A R. contestou, defendendo-se por excepção e por impugnação, tendo invocado a prescrição do direito da autora e alegado que os cheques foram entregues à A. pela Trevocar, comerciante por si incumbida da venda do automóvel; que após ter recebido a documentação da viatura, vendeu o veículo a Fábio A…, a favor de quem foi registado em 18.12.2008; que nada deve à autora, sendo ilegítimo o exercício pela autora do seu alegado direito; que à data do contrato residia na Praceta …. …, n.º …, 7ºO, em Paço de Arcos, residência que posteriormente alterou, com conhecimento da autora, para a Rua … …, ,,,, 2º dtº, Carnaxide; que as eventuais demoras na citação são imputáveis à autora, pois que a morada indicada na p.i. não corresponde à sua última morada em Portugal conhecida da autora; que à data da sua citação já se encontravam prescritas as quantias peticionadas.

A autora apresentou articulado de resposta.

No despacho saneador julgou-se improcedente a excepção de prescrição.
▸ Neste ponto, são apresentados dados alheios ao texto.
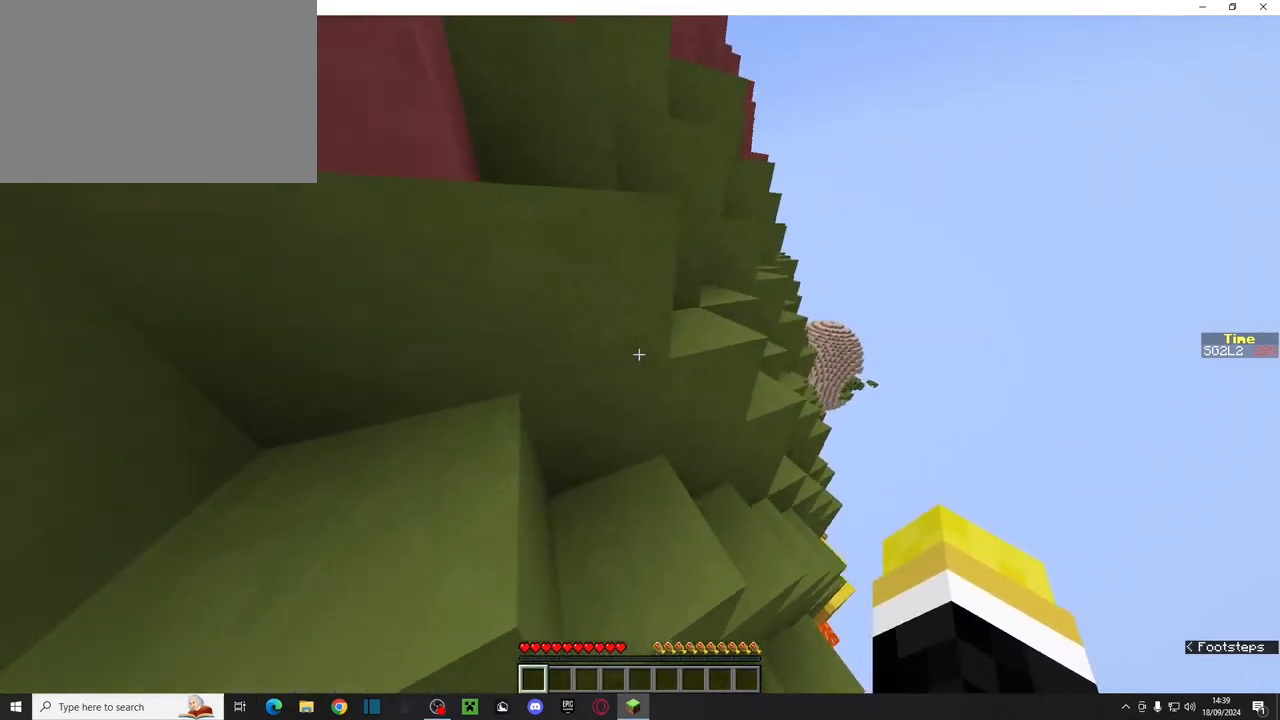
{"keys": ["ctrl", "w"], "mouse": [], "events": [[50, "d", "up"], [50, "space", "up"], [233, "space", "down"], [450, "space", "up"]]}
Realizado o julgamento, foi proferida sentença, na qual se decidiu julgar a acção parcialmente procedente e, em consequência, condenar a R. no pagamento à A. da quantia de: “1- € 6.000,00 (seis mil euros e zero cêntimos), correspondente ao valor em dívida para com a A, acrescida dos juros de mora, à taxa legal, contabilizados desde 08.04.2013, no montante de € 2.099,68 (dois mil e noventa e nove euros e sessenta e oito cêntimos).

2.juros de mora desde a citação até efectivo e integral pagamento”.
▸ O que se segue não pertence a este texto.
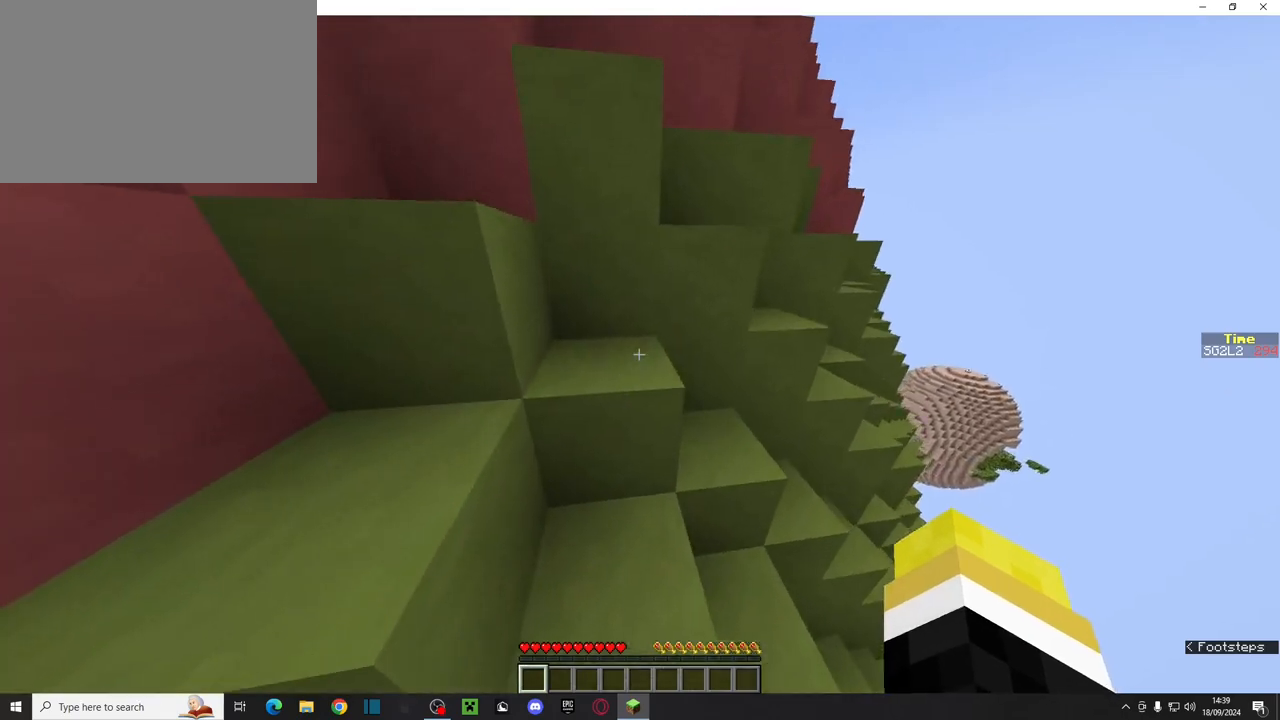
{"keys": ["ctrl", "w"], "mouse": [], "events": [[167, "space", "down"], [367, "space", "up"]]}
Inconformada, veio a ré interpor o presente recurso de apelação, cujas alegações terminou com a formulação das seguintes conclusões: 1.Pela aliás douta sentença recorrida, a R., ora recorrente, foi condenada a pagar o empréstimo contraído junto da A. para financiar a aquisição de um veículo automóvel, pela segunda vez, pois se a A. ainda não se encontra reembolsada é, única e exclusivamente, na melhor das hipóteses, por culpa sua, por ter agido sem cuidado, ao dar quitação da dívida sem cuidar de saber se os cheques que recebera de terceiro tinham sido pagos, fazendo a R. crer que já havia recebido. Com efeito, 2.Como resulta da p.i. e do documento nº 1 a ela junto, a A. celebrou com a R., a operação de crédito formalizada através do escrito particular que junta como documento número 1 (cfr. artigos 1º e 2º da p.i.), em cujos termos o reembolso foi garantido por hipoteca ou reserva de propriedade sobre o veículo automóvel.

3.Pedida a antecipação do pagamento (cfr. artigo 5º da pi.), a A. enviou à R., "toda a documentação referente ao referido veículo" (cit. artigo 7º da p.i. e documento número 7 junto à p.i.) em 5.12.2008.
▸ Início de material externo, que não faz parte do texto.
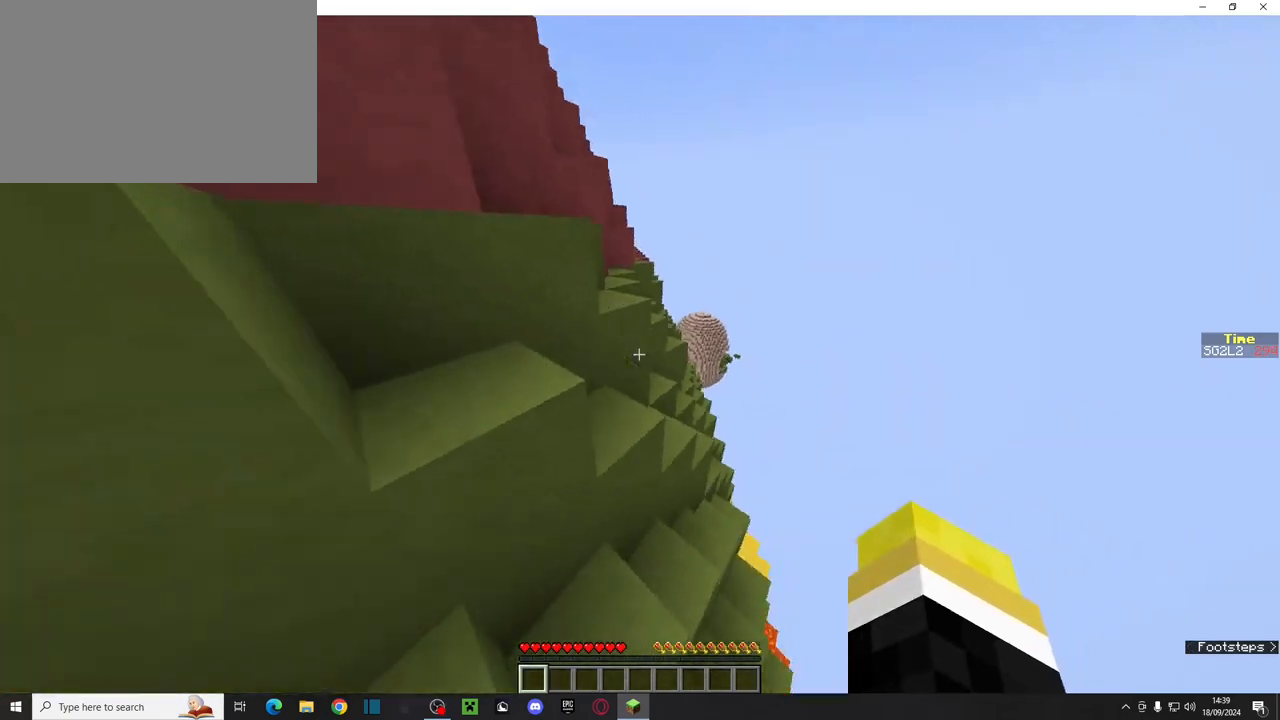
{"keys": ["ctrl", "w"], "mouse": [], "events": [[67, "space", "down"], [450, "space", "up"]]}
4.Crente de que a A. estava paga, sem razões para disso duvidar (e, se duvidasse, sem forma de o confirmar), a R. emitiu e entregou os documentos necessários à venda do veículo (cfr. documento junto aos autos pela R. em 2.12.2014).

5.Os cheques recebidos pela A., no montante de € 1.750, datado de 2008-09-20, apresentado a pagamento em 2008-11-07 e outro datado de 2008-09-31 (sic), no montante de € 4.250, apresentado a pagamento na mesma data, por depósito em conta de que é titular a A., foram devolvidos por falta de provisão no dia 11-11-2008 (cfr. doc. nº. 5 e 6 juntos com a p.i.).

6.Na fundamentação da sentença devem ser atendidos os factos admitidos por acordo, provados por documentos ou por confissão reduzida a escrito, consideradas e compatibilizadas todas as provas produzidas, tenham ou não emanado da parte que devia produzi-las (d. artigos 413º e 607º, nº. 4 do CPC).

7.

Atendendo ao objecto do litígio, além da matéria de facto considerada, deviam também ter sido dados como provados os seguintes factos, indicados nas alíneas E) e G) a K) infra, mantendo-se apenas a redacção dos números 1 a 4 da fundamentação de facto: A.A "GE W., S.A./I tem por objecto, entre outros, a celebração de contratos de mútuo (Fundamentação, nº. 1).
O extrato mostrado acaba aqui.